::: DATA PROVIDED :::
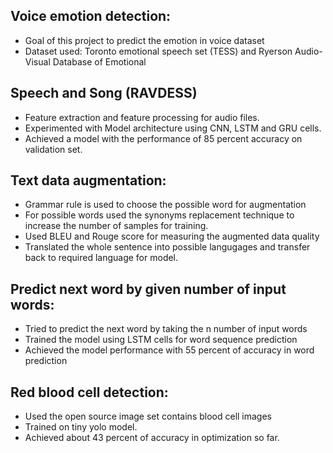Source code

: ## Voice emotion detection:
* Goal of this project to predict the emotion in voice dataset
* Dataset used: Toronto emotional speech set (TESS) and Ryerson Audio-Visual Database of Emotional
## Speech and Song (RAVDESS)
* Feature extraction and feature processing for audio files.
* Experimented with Model architecture using CNN, LSTM and GRU cells.
* Achieved a model with the performance of 85 percent accuracy on validation set.
## Text data augmentation:
* Grammar rule is used to choose the possible word for augmentation
* For possible words used the synonyms replacement technique to increase the number of samples for
training.
* Used BLEU and Rouge score for measuring the augmented data quality
* Translated the whole sentence into possible langugages and transfer back to required language for
model.
## Predict next word by given number of input words:
* Tried to predict the next word by taking the n number of input words
* Trained the model using LSTM cells for word sequence prediction
* Achieved the model performance with 55 percent of accuracy in word prediction
## Red blood cell detection:
* Used the open source image set contains blood cell images
* Trained on tiny yolo model.
* Achieved about 43 percent of accuracy in optimization so far.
:::
ASSIGNED TASK
Repeat the data above starting at the line with "in voice dataset" and ending at its last line, exactly, with no other lines.

WRITTEN SOLUTION
* Goal of this project to predict the emotion in voice dataset
* Dataset used: Toronto emotional speech set (TESS) and Ryerson Audio-Visual Database of Emotional
## Speech and Song (RAVDESS)
* Feature extraction and feature processing for audio files.
* Experimented with Model architecture using CNN, LSTM and GRU cells.
* Achieved a model with the performance of 85 percent accuracy on validation set.
## Text data augmentation:
* Grammar rule is used to choose the possible word for augmentation
* For possible words used the synonyms replacement technique to increase the number of samples for
training.
* Used BLEU and Rouge score for measuring the augmented data quality
* Translated the whole sentence into possible langugages and transfer back to required language for
model.
## Predict next word by given number of input words:
* Tried to predict the next word by taking the n number of input words
* Trained the model using LSTM cells for word sequence prediction
* Achieved the model performance with 55 percent of accuracy in word prediction
## Red blood cell detection:
* Used the open source image set contains blood cell images
* Trained on tiny yolo model.
* Achieved about 43 percent of accuracy in optimization so far.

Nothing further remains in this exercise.